I probably won't have much for pics for a bit, I'm letting the plants get well established. I'm also thinking about changing my malaysian driftwood for manzanita wood but it will be a few weeks before I can afford to get some.


----------



## Vadimshevchuk (Jul 5, 2009)

also with only one bulb, do your plants lean torwards it? my hygros are and its ticking me off. I guess ill nede to build my own light soon.


----------



## vangel34 (Sep 17, 2009)

Vadimshevchuk said:


> also with only one bulb, do your plants lean torwards it? my hygros are and its ticking me off. I guess ill nede to build my own light soon.


Not really. I have a coralife fixture with a 21" compact fluorescent bulb that is centered across the top of my tank. I think with good reflectors it doesn't really matter as long as you have the wattage required.

What kind of bulbs do you use?


----------



## Vadimshevchuk (Jul 5, 2009)

I have a current 65w 6700k. Current has good reflectors. But i cant grow glosso and my hygros lean to much. But my glosso could not be growing because i dont dose dry ferts and i have very hard water.


----------



## vangel34 (Sep 17, 2009)

I'm pretty sure glosso requires 3wpg so 65 watts is not enough. I can't grow glosso either, but mostly because my rainbows pull it up as soon as I turn my back. However they leave marsilea alone. You should try marsilea, just keep it trimmed low.
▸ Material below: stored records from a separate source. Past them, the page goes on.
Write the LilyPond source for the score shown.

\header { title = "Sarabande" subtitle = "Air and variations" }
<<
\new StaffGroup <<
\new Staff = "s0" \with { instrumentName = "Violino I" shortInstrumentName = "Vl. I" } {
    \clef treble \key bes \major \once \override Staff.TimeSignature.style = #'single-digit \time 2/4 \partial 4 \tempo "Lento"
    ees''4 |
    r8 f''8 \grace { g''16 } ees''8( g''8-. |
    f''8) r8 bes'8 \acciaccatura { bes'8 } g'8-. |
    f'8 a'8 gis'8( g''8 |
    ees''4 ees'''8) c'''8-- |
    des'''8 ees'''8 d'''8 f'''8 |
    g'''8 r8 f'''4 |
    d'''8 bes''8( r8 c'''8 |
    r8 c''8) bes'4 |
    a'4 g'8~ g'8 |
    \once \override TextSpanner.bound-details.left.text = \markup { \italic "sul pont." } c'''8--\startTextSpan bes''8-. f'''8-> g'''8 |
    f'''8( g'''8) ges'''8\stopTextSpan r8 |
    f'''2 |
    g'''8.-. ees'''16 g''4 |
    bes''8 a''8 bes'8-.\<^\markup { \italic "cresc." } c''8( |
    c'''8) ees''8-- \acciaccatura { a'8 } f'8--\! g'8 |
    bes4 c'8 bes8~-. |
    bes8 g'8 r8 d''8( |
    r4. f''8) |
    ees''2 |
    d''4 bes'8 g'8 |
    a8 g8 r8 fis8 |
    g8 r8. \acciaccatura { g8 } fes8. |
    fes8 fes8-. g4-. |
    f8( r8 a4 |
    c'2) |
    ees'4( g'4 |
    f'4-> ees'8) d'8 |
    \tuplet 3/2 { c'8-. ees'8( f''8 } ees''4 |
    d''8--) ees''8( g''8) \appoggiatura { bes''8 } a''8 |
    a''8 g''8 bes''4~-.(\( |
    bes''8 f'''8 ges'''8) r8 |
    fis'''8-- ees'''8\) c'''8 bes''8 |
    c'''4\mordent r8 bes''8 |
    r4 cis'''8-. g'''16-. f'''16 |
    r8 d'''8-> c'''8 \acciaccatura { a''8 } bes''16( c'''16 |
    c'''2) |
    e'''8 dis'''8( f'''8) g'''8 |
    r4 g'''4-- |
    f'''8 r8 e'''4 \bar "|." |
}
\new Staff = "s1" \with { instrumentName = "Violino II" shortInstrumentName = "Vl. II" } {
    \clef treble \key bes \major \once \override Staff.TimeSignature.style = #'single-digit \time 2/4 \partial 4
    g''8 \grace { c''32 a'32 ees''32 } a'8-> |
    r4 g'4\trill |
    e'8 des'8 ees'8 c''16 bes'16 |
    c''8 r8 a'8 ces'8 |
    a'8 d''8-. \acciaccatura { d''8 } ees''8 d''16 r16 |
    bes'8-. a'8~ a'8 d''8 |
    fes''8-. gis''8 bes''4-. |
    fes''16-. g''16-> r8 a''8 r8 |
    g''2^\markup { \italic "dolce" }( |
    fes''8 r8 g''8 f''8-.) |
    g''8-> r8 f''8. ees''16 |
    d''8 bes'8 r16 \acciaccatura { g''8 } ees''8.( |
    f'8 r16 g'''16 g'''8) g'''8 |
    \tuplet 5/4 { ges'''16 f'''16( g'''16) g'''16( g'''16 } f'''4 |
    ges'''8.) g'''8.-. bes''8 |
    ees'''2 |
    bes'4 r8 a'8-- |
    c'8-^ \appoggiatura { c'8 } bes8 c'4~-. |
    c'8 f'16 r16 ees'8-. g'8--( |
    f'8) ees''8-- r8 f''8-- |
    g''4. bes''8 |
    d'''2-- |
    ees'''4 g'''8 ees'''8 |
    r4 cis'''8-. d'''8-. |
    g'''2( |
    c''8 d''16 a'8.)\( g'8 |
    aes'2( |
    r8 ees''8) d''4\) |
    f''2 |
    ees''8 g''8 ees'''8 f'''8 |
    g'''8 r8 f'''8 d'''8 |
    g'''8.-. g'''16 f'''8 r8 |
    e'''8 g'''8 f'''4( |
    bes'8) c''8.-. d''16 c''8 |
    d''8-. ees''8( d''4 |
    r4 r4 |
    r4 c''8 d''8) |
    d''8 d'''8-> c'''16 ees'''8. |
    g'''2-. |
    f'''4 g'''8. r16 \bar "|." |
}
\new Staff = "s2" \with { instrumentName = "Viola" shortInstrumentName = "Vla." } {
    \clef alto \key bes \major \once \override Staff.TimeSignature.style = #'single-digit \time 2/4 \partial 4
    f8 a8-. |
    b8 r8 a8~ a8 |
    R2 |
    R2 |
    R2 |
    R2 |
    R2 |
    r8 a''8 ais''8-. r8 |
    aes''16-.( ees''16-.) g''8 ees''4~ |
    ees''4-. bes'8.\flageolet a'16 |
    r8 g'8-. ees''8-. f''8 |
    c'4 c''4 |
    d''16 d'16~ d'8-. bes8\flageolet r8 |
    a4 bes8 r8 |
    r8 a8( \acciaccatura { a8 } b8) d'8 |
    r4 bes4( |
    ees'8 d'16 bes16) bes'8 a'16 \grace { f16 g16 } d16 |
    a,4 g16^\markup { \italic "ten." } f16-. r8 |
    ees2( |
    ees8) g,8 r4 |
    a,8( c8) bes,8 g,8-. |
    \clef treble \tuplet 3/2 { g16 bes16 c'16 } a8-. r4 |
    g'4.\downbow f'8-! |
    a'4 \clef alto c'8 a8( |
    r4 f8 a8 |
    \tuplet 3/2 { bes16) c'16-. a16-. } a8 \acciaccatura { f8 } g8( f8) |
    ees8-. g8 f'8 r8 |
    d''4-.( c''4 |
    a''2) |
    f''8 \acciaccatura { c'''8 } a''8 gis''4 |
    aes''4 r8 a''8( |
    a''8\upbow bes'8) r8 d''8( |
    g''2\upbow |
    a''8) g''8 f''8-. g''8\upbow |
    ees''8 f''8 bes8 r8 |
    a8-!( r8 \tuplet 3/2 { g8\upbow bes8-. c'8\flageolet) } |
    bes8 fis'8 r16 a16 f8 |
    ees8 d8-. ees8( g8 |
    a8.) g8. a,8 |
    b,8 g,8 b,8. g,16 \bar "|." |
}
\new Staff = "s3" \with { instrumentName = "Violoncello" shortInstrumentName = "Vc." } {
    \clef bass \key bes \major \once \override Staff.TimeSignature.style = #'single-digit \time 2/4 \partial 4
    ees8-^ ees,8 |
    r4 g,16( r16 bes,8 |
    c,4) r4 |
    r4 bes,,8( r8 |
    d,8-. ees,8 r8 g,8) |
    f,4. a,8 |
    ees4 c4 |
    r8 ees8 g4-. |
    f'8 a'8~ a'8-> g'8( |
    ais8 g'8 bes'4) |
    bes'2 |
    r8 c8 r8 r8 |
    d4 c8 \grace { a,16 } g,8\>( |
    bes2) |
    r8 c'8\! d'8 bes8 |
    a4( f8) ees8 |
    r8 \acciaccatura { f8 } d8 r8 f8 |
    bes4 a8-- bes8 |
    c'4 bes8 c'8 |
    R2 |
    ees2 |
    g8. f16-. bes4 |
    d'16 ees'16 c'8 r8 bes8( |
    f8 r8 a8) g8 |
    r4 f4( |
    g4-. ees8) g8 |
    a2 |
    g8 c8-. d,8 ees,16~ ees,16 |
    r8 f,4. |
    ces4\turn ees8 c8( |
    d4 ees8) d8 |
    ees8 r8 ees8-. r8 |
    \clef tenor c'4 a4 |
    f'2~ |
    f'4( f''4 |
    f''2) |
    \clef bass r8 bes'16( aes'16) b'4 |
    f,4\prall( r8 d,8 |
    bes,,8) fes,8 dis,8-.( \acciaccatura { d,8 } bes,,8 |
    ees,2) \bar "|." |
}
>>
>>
I haven't tried hygros so I'm not too familiar what kind of lighting they require.


----------



## vangel34 (Sep 17, 2009)

Here are some more recent pics. You can see I've added the background and more marsilea. It's coming along nicely. I've also added an extra bottle of DIY CO2.


----------



## Vadimshevchuk (Jul 5, 2009)

maybe a darker background would be nicer. The blue is a little distracting. Thanks on the comment about foreground plants. =D


----------



## vangel34 (Sep 17, 2009)

Vadimshevchuk said:


> maybe a darker background would be nicer. The blue is a little distracting. Thanks on the comment about foreground plants. =D


It's actually looks much darker in person and you'd be surprised to learn it's purple poster board, lol.


----------